Abbiamo bisogno di identità, di relazioni e di possibilità. Abbiamo bisogno di storie, di momenti e di realtà. Proseguirà fino al 12 maggio 2024, a Bergamo, l’undicesima edizione dell’Orlando Festival, promosso dall’Associazione Culturale Immaginare Orlando e Laboratorio 80. Coreografato e diretto da Elisabetta Consonni, il festival, durante le dieci giornate, dà spazio all’arte performativa e al cinema.
In un presente come quello che stiamo vivendo, più che mai sono indispensabili convergenze, visioni, atti performativi che raccontano realtà oltre le norme e identità non centrate. «Abbiamo bisogno di storie abbastanza grandi da contenere le complessità e mantenere gli argini e i confini aperti e affamati di nuove e vecchie connessioni capaci di sorprenderci», scrive Donna Haraway.

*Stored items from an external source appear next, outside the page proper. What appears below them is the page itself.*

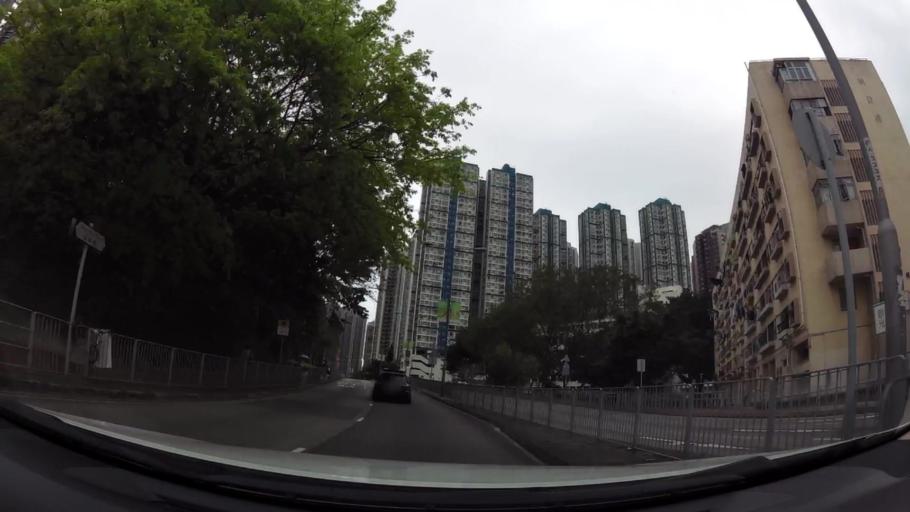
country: HK
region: Tuen Mun
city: Tuen Mun
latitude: 22.4028
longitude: 113.9729
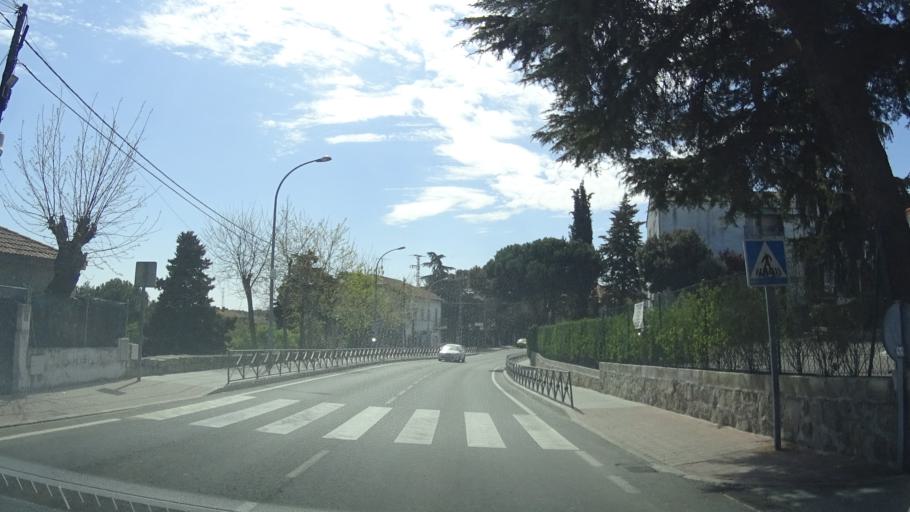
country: ES
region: Madrid
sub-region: Provincia de Madrid
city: Hoyo de Manzanares
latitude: 40.6218
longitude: -3.9042
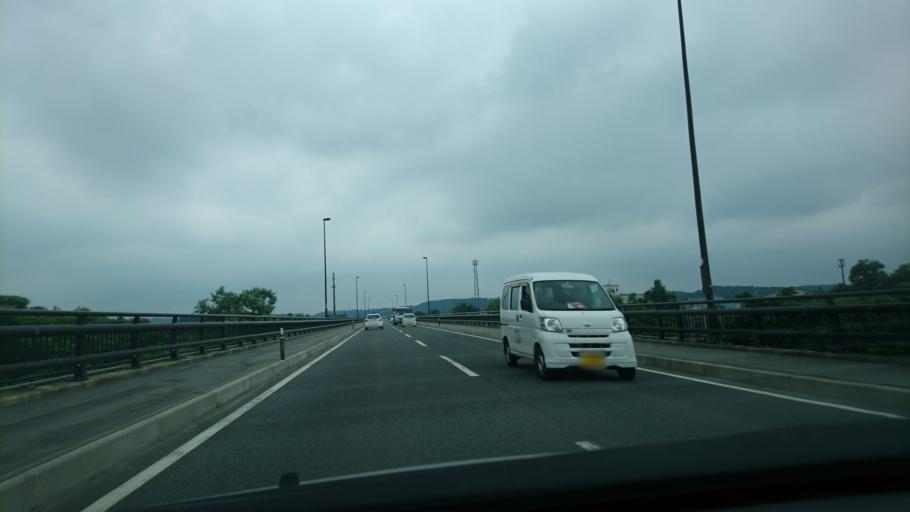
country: JP
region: Miyagi
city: Furukawa
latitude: 38.6548
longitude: 140.8801
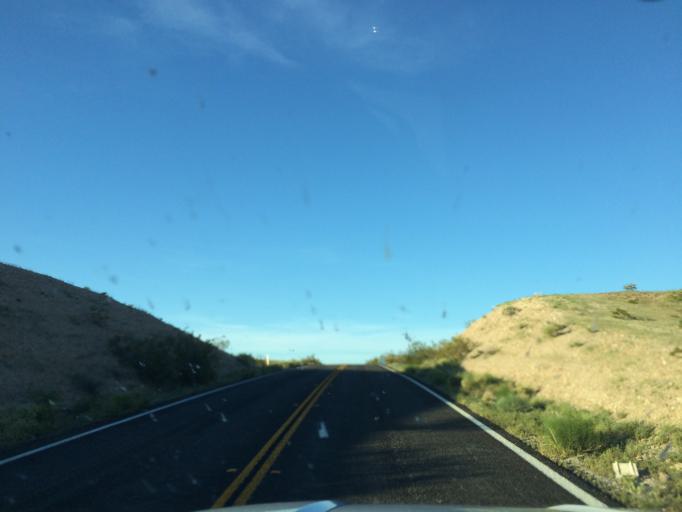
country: US
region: California
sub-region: Riverside County
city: Mesa Verde
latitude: 33.2004
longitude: -114.8577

Queer, alterno, ampio, non centrato e inclusivo sono solo alcune delle caratteristiche del festival d’arte performativa di Bergamo, che sembra avere come obiettivo quello di far convergere polivisioni, avere una mescolanza di pubblici, suscitare ilarità e sottolineare discrepanze. Da sempre, con le edizioni precedenti, il festival sembra essere impegnato ad allargare gli orizzonti di possibilità dell’essere, come avrebbe detto Paul B. Preciado, e così l’edizione 2024 vuole immaginare nuove parallele, visioni di possibilità, per essere plurali.

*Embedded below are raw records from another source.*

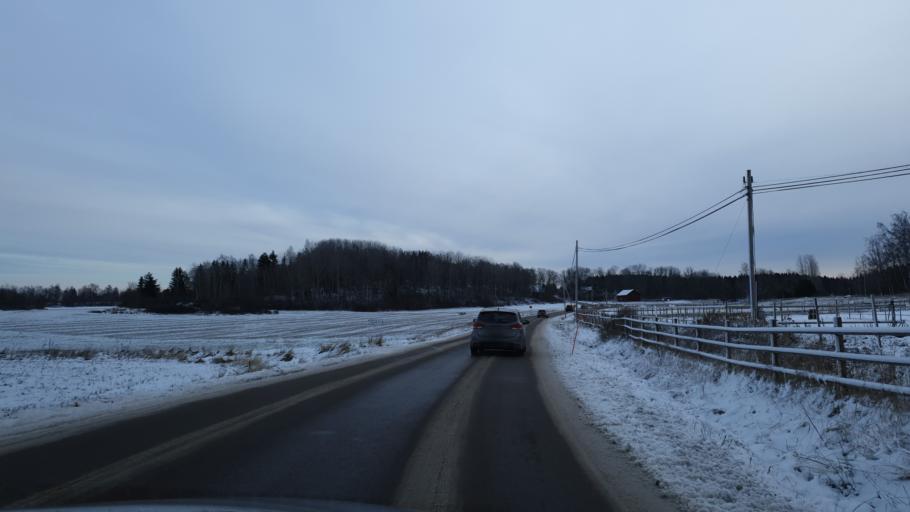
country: SE
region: Uppsala
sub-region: Habo Kommun
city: Balsta
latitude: 59.7087
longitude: 17.5892
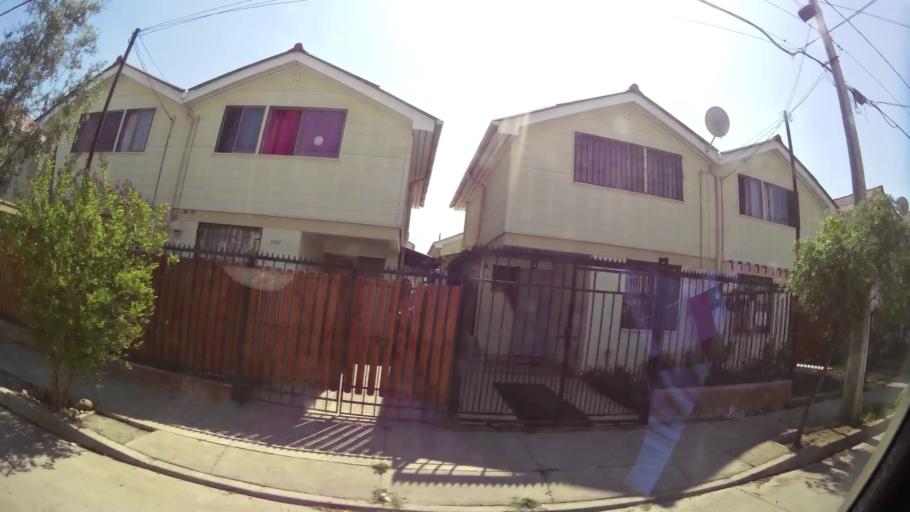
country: CL
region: Santiago Metropolitan
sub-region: Provincia de Talagante
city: Penaflor
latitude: -33.5758
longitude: -70.8033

Cosa vuol dire essere plurali? Che senso ha fare un festival d’arti performative in un contesto come quello che stiamo vivendo? Cosa deve dire? Ecco allora che il festival occupa spazi della città ben storicizzati, come l’ex casa del fascio, ora Palazzo della Libertà, nata con il nome di casa littoria e intitolata ad Antonio Locatelli. È un’altra Locatelli, ossia la partigiana Adriana Locatelli, che questa edizione del festival vuole portare alla memoria. L’evento diventa una presa di posizione, una chiara dissacrazione di quei luoghi, o meglio, un’estensione di quelle memorie per non farle diventare uno sfondo neutrale, ma per prendersene carico e riposizionarle.
Gli spazi si occupano, diventano altro e allora in quelle sale dove il fascismo limitava i diritti, invece si mostrano connessioni, intrecci e moltitudini. È il caso dell’opera performativa e sonora, che ha inaugurato questa undicesima edizione, Chthulucene. L’umana parentela del collettivo T¥RSO. Un concerto improvvisato dove, con due performer, prende forma una geografia sonora in cui emergono infinite connessioni e intrecci umani. Oppure lo spettacolo teatrale Je Vous Aime: una performance per gli udenti di Diana Anselmo e con Sara Pranovi, dove si mette in scena l’antistoria, quella storia ignorata, selezionata e condotta ai margini. L’opera affronta i temi dell’audismo, del fonocentrismo, del linguicismo e di tutte quelle parallele imposte alle persone sorde nel corso della storia. Cosa vuol dire segnare? Se in principio c’era il verbo e il verbo era Dio, dove si colloca il gesto?
Le attività sono molteplici, le identità plurime e il programma è ampio. Ecco allora che durante i giorni del festival prendono luogo incontri, talk, laboratori di arte pubblica e collettiva, come: Un’Anagrafe Fantastica, un laboratorio di attività pratiche e dibattiti attorno ai temi delle identità; Anticorpo, un lavoro performativo di Giacomo AG/giache che esplora pratiche di cura personale e reciproca tra persone trans; o As Far As My Fingertips Take Me, una performance di Tania El Khoury, con Basel Zaraa, che riflette sull’effetto della discriminazione e sull’impatto delle frontiere.
Il Festival Orlando porta a Bergamo esperienze altre che raccontano di molteplicità e di pluralità. Diviene un invito ampio che richiama a riflettere su quali siano i confini, i margini, le identità, gli stati di “sfamiglia” e le centralità.